In the commercial, Mr. Phelps looks angry as he uses his laptop. “Why the Phelps face? Old computer slowing you down?,” asks Mr. Parsons,who tries to offer his advice.
Mr. Phelps acknowledges that a new computer would be faster. “Yet, here you are with a new world record for the slowest computer,” Mr. Parsons quips.
The 31-year-old Olympian has garnered interest from other marketers following Rio, said a person familiar with the matter. Mr. Phelps has already signed an endorsement deal with a global consumer electronics company and is in talks with several beverage companies about various opportunities, the person added. Prior to the Olympics, Mr. Phelps had deals with Under Armour and Omega, the Swiss watchmaker.
It’s a story of redemption for a swimmer who previously lost endorsements following his drunk driving scandal in 2014.
Mr. Phelps said in an interview he felt an intrinsic need to change after London. He became focused on training and taking care of his body. He now raves about spending time with his baby son, Boomer, and fiancée Nicole Johnson.
“I am happy when I look in the mirror. I like who I see,” Mr. Phelps said. “It was a struggle to get through the things I went through, but at the end of the day I’m forever thankful for where I am today with my life.”
Despite doubts surrounding his ability to outperform his London and Beijing records, Mr. Phelps finished strong in his fifth Olympic Games with five gold medals and one silver, bringing him to a total medal count of 28.
Steve Fund, chief marketing officer at Intel, said the company approached Mr. Phelps after Rio. Mr.
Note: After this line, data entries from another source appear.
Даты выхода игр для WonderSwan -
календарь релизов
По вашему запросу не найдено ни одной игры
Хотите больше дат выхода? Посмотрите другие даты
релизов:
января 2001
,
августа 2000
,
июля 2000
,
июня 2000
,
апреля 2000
Fund said he felt working with Mr. Phelps was timely and relevant to its campaign. Intel declined to disclose how much it is paying Mr. Phelps.
“The Intel brand is around power, performance and speed and sports is a very simple analogy to bring to life those attributes,” Mr. Fund said.
Mr. Fund would not comment specifically on Mr. Phelps’ past missteps but said the company did its “homework” and felt “very comfortable partnering with Michael.”
According to data from the Marketing Arm, a unit of Omnicom Group that ranks perceptions of athletes based on online polls, Mr. Phelps jumped more than 1000 spots in his endorsement attractiveness ranking following Rio.
Before Rio, Mr. Phelps ranked 1,914 out of 4,000 celebrities, and he moved up to 99th place after the games.
Matt Fleming, director of celebrity acquisition at the Marketing Arm, said the Olympics’ four-year cycle makes it challenging for athletes to stay relevant, but that’s unlikely to happen to Phelps.
“He further established himself as one of the greatest Olympians,” Mr. Fleming said. “How consumers view him now will give brands more confidence.”
Bryce Townsend, head of business solutions at ESP Properties, a WPP company that advises sports and entertainment organizations, said Mr. Phelps can connect with youth and family audiences.
“Swimming is how he became famous. He was a champion. He had resiliency, and those are attributes you can apply to any facet of life,” Mr. Townsend said.